Britain’s historic record on constitutional reform has not been good. Throughout the C20th in Britain, constitutional reform was patchy at best and delayed by the ‘Establishment’ as any changes brought in had to undermine the position held by the ‘Establishment’. Historians argue that the last great pieces of constitutional reform were the 1911 Parliament Act which went some way to decreasing the power of the House of Lords and the 1918 Representation of the People Act which nearly trebled the electorate and allowed women over the age of 30 the right to vote. With some minor changes, there has been no major constitutional reform in 80 years.

Despite its undoubted achievements in other areas, the last Conservative government 1992-1997 ignored calls for constitutional reform and put forward no coherent suggestions of its own. It can be seen from the Tory 1992 manifesto that they were clearly against devolution, though had considered the need for parliamentary reform. Extracts taken from their manifesto show their views on such issues:


‘We will propose appropriate Parliamentary reforms to ensure that the House of Commons conducts its business more efficiently and effectively, taking into account the benefits of modern technology, the increasing constituency demands upon Members of Parliament and the need to attract more women to stand for election.”Nationalist plans for independence are a recipe for weakness and isolation.
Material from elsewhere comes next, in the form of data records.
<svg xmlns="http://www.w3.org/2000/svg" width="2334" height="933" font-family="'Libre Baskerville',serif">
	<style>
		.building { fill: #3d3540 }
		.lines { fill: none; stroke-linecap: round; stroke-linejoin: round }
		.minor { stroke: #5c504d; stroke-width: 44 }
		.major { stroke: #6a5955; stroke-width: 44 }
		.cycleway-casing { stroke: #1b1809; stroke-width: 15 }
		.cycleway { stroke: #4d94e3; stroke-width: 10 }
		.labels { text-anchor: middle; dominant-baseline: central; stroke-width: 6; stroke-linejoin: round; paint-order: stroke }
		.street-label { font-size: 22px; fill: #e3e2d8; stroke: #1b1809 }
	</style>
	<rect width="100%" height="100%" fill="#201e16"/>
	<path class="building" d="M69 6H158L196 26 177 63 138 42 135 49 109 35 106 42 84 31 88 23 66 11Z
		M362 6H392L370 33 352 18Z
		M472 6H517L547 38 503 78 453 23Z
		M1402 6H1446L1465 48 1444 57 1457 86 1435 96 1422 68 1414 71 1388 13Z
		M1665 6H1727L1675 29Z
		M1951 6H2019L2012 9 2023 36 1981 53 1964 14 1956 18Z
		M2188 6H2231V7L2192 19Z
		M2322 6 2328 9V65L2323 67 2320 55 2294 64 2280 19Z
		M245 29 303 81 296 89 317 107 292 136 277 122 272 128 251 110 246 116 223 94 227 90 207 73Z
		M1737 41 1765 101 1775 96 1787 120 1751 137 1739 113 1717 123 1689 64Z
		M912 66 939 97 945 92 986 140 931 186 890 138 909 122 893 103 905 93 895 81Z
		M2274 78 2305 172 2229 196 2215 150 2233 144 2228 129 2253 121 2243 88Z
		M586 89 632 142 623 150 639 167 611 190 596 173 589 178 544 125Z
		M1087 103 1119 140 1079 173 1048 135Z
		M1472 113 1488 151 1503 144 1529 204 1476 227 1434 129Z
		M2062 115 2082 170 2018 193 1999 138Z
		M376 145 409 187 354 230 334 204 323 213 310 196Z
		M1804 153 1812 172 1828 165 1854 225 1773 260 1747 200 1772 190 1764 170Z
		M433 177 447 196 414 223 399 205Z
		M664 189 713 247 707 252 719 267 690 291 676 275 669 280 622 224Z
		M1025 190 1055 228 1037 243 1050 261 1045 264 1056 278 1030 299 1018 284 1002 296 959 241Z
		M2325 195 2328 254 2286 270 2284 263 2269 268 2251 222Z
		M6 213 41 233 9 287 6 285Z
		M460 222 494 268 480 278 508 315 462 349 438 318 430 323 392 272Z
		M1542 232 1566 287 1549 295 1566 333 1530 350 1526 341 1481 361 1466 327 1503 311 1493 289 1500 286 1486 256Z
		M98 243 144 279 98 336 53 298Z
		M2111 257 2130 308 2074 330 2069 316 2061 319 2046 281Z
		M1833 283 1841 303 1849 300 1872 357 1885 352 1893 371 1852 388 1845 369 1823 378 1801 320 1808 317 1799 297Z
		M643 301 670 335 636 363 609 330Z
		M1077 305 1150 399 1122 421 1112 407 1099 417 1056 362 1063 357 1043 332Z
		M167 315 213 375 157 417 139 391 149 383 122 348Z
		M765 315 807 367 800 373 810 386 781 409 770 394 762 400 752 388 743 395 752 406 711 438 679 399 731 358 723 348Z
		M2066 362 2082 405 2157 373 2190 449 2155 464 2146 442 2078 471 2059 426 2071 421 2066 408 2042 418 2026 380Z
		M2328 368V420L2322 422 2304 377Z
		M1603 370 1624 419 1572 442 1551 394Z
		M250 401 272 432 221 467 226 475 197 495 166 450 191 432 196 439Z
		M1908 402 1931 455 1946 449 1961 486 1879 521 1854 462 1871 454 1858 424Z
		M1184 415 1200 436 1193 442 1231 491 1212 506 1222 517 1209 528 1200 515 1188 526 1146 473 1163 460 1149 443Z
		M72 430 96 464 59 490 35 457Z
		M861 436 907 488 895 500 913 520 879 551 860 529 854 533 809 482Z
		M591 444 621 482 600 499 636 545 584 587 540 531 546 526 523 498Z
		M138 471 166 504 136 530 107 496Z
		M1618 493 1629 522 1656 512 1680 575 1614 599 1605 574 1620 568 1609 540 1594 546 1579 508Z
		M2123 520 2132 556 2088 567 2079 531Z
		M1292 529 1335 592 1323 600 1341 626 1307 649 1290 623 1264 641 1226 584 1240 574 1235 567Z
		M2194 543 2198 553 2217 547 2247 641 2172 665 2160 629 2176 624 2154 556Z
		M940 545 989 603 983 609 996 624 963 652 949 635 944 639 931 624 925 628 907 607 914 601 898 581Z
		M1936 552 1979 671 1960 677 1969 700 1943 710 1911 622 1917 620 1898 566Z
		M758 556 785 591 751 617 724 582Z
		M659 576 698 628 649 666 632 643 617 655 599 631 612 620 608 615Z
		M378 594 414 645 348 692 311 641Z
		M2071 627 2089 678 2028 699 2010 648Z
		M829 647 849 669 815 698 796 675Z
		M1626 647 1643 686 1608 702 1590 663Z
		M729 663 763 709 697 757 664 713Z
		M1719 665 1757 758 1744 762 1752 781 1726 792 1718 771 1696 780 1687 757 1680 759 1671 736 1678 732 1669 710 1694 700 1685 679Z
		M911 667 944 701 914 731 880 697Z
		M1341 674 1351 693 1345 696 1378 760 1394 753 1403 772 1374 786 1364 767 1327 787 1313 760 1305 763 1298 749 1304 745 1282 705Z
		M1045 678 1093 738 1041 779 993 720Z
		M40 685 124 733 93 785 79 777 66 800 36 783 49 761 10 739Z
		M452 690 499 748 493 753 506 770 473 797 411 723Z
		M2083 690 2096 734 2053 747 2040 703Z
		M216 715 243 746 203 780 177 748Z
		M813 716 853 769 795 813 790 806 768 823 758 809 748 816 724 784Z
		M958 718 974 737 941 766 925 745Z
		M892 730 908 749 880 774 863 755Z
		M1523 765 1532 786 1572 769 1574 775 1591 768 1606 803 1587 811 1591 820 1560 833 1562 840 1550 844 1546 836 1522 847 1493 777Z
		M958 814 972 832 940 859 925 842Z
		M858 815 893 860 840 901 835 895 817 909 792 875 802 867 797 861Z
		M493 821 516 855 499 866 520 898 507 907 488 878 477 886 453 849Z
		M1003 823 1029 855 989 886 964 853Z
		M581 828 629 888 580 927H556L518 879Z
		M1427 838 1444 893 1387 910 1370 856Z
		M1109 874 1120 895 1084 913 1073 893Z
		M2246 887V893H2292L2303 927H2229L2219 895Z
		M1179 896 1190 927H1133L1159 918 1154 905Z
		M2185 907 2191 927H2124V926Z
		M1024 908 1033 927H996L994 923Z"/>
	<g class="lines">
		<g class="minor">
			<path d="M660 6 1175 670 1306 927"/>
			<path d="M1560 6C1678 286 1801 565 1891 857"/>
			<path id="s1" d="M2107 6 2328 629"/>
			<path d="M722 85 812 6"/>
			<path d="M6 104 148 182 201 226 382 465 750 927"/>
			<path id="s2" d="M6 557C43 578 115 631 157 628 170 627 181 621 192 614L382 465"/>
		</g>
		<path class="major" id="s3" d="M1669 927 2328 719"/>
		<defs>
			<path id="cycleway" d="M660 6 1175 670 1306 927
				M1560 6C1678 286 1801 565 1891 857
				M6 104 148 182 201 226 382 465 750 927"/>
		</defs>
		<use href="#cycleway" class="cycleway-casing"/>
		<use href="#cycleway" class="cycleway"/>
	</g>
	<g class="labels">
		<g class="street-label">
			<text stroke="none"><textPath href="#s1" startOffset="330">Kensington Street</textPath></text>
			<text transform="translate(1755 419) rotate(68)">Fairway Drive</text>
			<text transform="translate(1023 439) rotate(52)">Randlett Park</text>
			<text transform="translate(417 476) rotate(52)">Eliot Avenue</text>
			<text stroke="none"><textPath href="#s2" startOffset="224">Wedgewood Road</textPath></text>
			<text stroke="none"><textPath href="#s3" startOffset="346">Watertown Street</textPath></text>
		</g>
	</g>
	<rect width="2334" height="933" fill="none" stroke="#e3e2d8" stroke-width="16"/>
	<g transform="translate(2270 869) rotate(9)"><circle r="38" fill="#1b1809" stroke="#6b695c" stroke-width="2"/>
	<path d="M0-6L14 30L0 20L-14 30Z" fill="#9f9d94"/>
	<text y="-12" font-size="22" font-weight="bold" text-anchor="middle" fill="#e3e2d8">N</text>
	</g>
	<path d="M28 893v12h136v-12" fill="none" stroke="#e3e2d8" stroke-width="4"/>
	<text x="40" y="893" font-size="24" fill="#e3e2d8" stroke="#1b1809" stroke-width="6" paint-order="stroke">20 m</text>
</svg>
The costly Labour and Liberal devolution proposals for Scotland and Wales do not intend to bring about separation, but run that risk. They could feed, but not resolve, grievances that arise in different parts of Britain. The plans for devolution put forward by the other parties would have a grave impact not just on Scotland and Wales, but also on England. They propose new and costly regional assemblies in England, for which there is no demand. We will oppose all such unnecessary layers of government. The Union has brought us strength both economically and politically. Our constitution is flexible, fair and tolerant. We will fight to preserve the Union, a promise which only the Conservatives can give at this election.’


In the Tory Party’s 1997 manifesto such devolution plans for Scotland and Wales are still strongly opposed. Plans to resist moves to a European federal state, to safeguard national interests by staying out of the single European currency and to adopt a wait-and-see approach are also expressed.
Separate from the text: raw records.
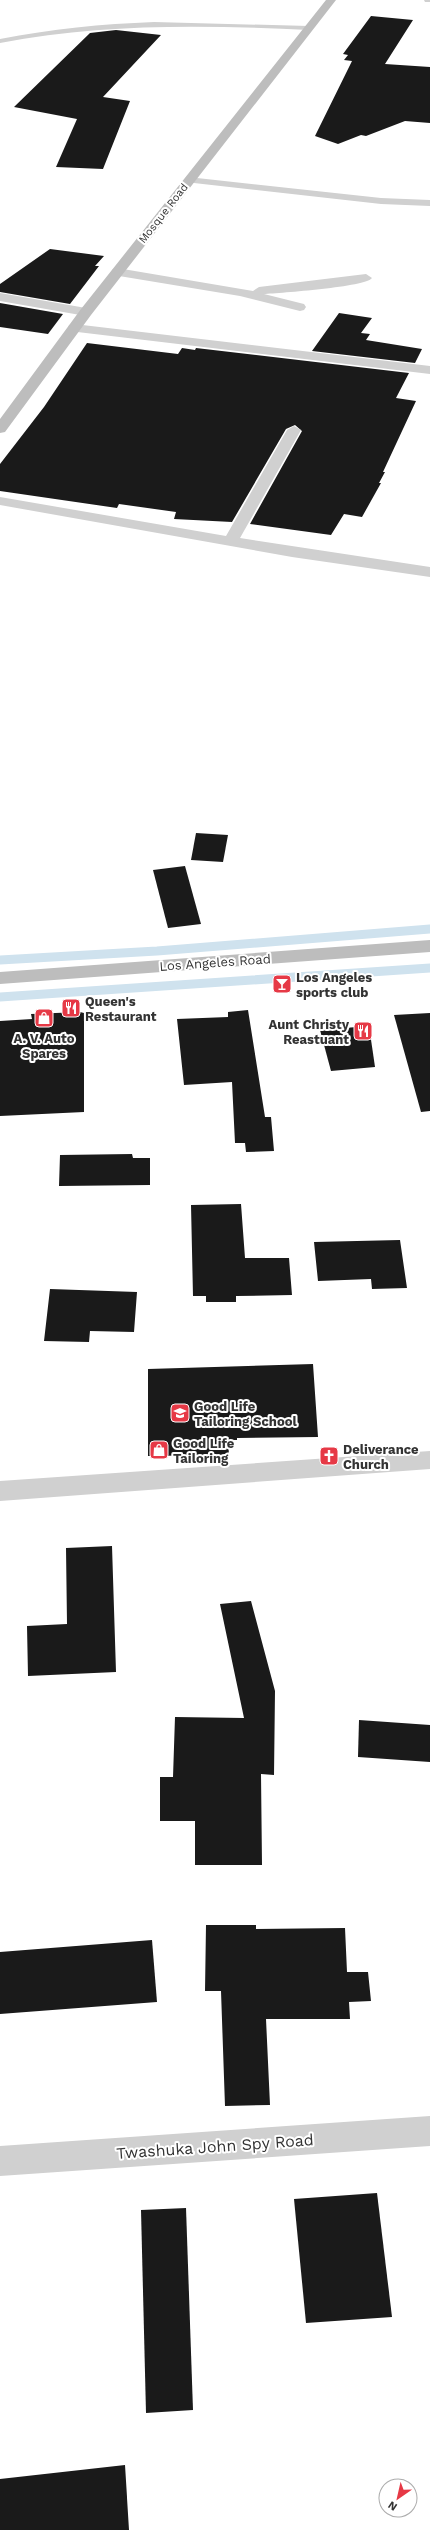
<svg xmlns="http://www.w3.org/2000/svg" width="430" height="2530" viewBox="0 0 430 2530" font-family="'Work Sans',sans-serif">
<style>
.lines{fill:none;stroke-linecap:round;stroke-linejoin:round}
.stream{stroke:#cfe2ee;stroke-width:9}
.building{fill:#1a1a1a}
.lane{fill:#d0d0d0;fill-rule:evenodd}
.street{fill:#d0d0d0;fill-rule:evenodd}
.secondary{fill:#bdbdbd;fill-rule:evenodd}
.labels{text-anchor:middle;stroke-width:4;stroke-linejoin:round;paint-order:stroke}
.far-street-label{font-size:11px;fill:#333;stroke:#fff}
.street-label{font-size:13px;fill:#333;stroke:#fff}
.poi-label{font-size:13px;font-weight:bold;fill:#333;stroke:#fff;text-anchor:start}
.near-street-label{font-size:16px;fill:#333;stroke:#fff}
</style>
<rect width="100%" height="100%" fill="#fff"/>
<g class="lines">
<g class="stream">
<path d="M0 960 157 951 430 929"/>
<path d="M0 997 430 968"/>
</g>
</g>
<g class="building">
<path d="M371 16 413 20 385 64 430 67V123L405 121 366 136 361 135 338 144 315 136 352 61 344 60 348 55 343 54Z"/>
<path d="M116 30 161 35 103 97 130 101 103 169 56 167 77 119 14 107 90 33Z"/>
<path d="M50 249 104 256 95 266H99L70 304 0 292V284Z"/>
<path d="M0 303 63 314 48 334 0 327Z"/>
<path d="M339 313 372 318 361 333 370 334 366 340 422 349 415 363 312 351Z"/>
<path d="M87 343 178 354 182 348 195 350 196 348 409 373 396 398 416 401 383 472H385L379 483H381L362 517 344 514 331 535 250 524 302 431 295 425 286 429 232 522 174 519 176 512 119 504 117 508 0 491V464L44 407Z"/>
<path d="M196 833 228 835 223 862 191 860Z"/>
<path d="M185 866 201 924 168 928 153 870Z"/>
<path d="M248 1010 265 1117H271L274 1151 246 1152 245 1143H235L232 1082 184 1085 177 1019 228 1017V1012Z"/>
<path d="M80 1012 84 1013V1112L0 1116V1021L32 1019 31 1014Z"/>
<path d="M430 1013V1111L421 1112 394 1015Z"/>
<path d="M369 1026 375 1067 331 1071 320 1030Z"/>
<path d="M132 1154 133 1158H150V1185L59 1186 60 1155Z"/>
<path d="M241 1204 245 1258H289L292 1295 236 1296V1302H206V1296H193L191 1205Z"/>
<path d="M400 1240 407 1288 372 1289 371 1279 318 1281 314 1242Z"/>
<path d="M50 1289 137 1292 134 1332 90 1331 89 1342 44 1341Z"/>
<path d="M313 1364 318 1437 237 1438V1440H228L229 1455 148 1456V1369Z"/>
<path d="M112 1546 116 1672 28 1676 27 1626 67 1624 66 1548Z"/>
<path d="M251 1601 275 1691 274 1775 261 1774 262 1865H195V1821H160V1777H173L175 1717 244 1718 220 1604Z"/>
<path d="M359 1720 430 1725V1762L358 1757Z"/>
<path d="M206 1925H256V1929L345 1928 347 1972H368L371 2001 349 2002 350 2019H266L270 2105 225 2106 221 1991H205Z"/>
<path d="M152 1940 157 2002 0 2014V1952Z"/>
<path d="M377 2193 392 2317 306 2323 294 2199Z"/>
<path d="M186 2208 193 2410 146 2413 141 2210Z"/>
<path d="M125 2465 129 2530H0V2479Z"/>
</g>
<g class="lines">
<g class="lane">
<path d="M424 0H430V2H425Z"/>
<path d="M154 22 309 26 313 28 309 30C205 25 103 23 0 43V39C51 29 102 24 154 22Z"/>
<path d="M188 177 381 198 430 200V206L381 204 185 182V178Z"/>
</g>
<g class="street">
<path d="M117 268 253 291 259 287 366 274 372 278C366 287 280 293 264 294L304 304 306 307 304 310 300 311 240 296 113 275 111 272 113 269Z"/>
<path d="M0 293 86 308 92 312 86 316 0 301Z"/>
<path d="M74 324 430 366V374L69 331 68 328 69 325Z"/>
<path d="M294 426 301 430 240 538 430 567V577L292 557 0 505V497L226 536 287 430Z"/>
<path d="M430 1451V1469L0 1501V1481Z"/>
<path d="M430 2116V2146L0 2176V2146Z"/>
</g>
<g class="secondary">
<path d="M326 0H336L91 315 5 432 0 433V419L81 309Z"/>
<path d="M430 940V952L0 984V972Z"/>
</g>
</g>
<defs>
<g id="bar-square" transform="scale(1)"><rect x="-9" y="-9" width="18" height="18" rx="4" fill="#e63946" stroke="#fff"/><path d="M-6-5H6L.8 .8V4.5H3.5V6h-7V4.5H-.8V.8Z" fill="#fff"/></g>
<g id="restaurant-square" transform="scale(1)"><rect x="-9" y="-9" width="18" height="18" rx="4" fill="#e63946" stroke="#fff"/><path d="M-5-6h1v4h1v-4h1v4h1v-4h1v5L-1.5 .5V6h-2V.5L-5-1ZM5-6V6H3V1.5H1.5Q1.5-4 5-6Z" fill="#fff"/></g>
<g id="shop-square" transform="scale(1)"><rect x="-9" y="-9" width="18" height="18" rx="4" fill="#e63946" stroke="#fff"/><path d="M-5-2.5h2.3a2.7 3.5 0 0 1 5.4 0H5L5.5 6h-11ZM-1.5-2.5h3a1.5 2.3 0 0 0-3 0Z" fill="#fff"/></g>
<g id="school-square" transform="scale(1)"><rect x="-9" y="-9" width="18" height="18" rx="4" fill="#e63946" stroke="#fff"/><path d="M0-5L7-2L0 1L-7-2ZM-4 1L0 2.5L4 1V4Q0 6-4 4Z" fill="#fff"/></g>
<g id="church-square" transform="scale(1)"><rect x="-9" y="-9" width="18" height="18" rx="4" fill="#e63946" stroke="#fff"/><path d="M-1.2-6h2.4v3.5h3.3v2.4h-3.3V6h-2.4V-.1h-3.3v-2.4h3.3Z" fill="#fff"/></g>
</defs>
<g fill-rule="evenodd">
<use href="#bar-square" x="282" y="984"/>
<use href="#restaurant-square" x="71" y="1008"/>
<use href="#shop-square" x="44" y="1018"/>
<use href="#restaurant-square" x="363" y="1031"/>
<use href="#school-square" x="180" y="1413"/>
<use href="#shop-square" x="159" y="1450"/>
<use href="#church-square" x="329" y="1456"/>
</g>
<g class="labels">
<g class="far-street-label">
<text transform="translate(163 213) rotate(-52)" y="4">Mosque Road</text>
</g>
<g class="street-label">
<text transform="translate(215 962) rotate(-4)" y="5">Los Angeles Road</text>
</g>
<g class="poi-label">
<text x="296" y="982">Los Angeles<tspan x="296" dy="15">sports club</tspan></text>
<text x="85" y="1006">Queen's<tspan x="85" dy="15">Restaurant</tspan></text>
<text x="349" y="1029" text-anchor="end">Aunt Christy<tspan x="349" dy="15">Reastuant</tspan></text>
<text x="44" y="1043" text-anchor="middle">A. V. Auto<tspan x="44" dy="15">Spares</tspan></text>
<text x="194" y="1411">Good Life<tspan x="194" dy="15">Tailoring School</tspan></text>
<text x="173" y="1448">Good Life<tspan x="173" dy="15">Tailoring</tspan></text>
<text x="343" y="1454">Deliverance<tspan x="343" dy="15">Church</tspan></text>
</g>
<g class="near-street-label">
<text transform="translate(215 2146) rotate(-4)" y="6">Twashuka John Spy Road</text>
</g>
</g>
<g transform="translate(398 2498) rotate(214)"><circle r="19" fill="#ffffff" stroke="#adadad"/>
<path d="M0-3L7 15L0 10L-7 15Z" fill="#e63946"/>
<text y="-6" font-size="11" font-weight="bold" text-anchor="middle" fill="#333333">N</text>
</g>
</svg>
In a speech to the Labour Party Conference on 4th October 1994, Tony Blair stated that the party’s programme of constitutional reform was ‘the biggest programme of change to democracy ever proposed’. In keeping with this claim, the new government introduced 12 constitutional bills in the first parliamentary session after its election victory in 1997, which in itself was an extraordinary achievement. New Labour’s programme of constitutional reforms developed during the 1990’s and formed a central part of the 1997 manifesto commitments. There were four main themes:

1.The modernisation of political institutions – the main candidates have been both Houses of Parliament, the civil service and local government.

2. Greater democratisation of the political system – in particular, this has been directed at increased popular participation in institutions and the decision-making process. The acceptance of the use of referendums and other forms of direct democracy are the principal initiatives, but there has also been some movement towards electoral reform and a number of other, less heralded, proposals.

3. The decentralisation of powers from Westminster and Whitehall – naturally devolution was at the forefront of this process, but there has also been talk of greater powers for local government and even the introduction of regional government in England.

4. Improving and safeguarding individual and minority rights – the flagship for this has been the Human Rights Act, which came into force on 2nd October 2000.


Constitutional reforms that have been introduced



The ratifying of the Maastricht Treaty raised questions about Britain’s sovereignty. What many saw as an erosion of civil liberties suggested the advantages of a Bill of Rights. The centralisation of power (the reduction of the powers of local government, for example) and the increasing use of un-elected quangos led to calls for greater democracy and accountability. The uncovering of miscarriages of justice led to calls for judicial reform. Corruption in the House of Commons and criticisms of its unrepresentative make-up led to calls for the modernisation of parliamentary procedures.



Referendums (Scotland and Wales) Act 1997.

Government of Wales Act 1998.

Scotland Act 1998.

Northern Ireland (Elections) Act 1998.

Northern Ireland Act 1998.

Regional Development Agencies Act 1998.

Incorporation of European Convention on Human Rights: Human Rights Act 1998.

Electoral reform: Registration of Political Parties Act 1998.

Elected Mayors: Greater London Authority Referendum Act 1998.


Lords reform: House of Lords Act 1999.

Electoral reform: European Parliamentary Elections Act 1999.

Elected Mayor for London: Greater London Authority Act 1999.


Local government reform: Local Government Act 2000.

Freedom of Information: Freedom of Information Act.

Controls on Party Funding: Political Parties, Elections and Referendums Bill.

Northern Ireland: Disqualification Bill.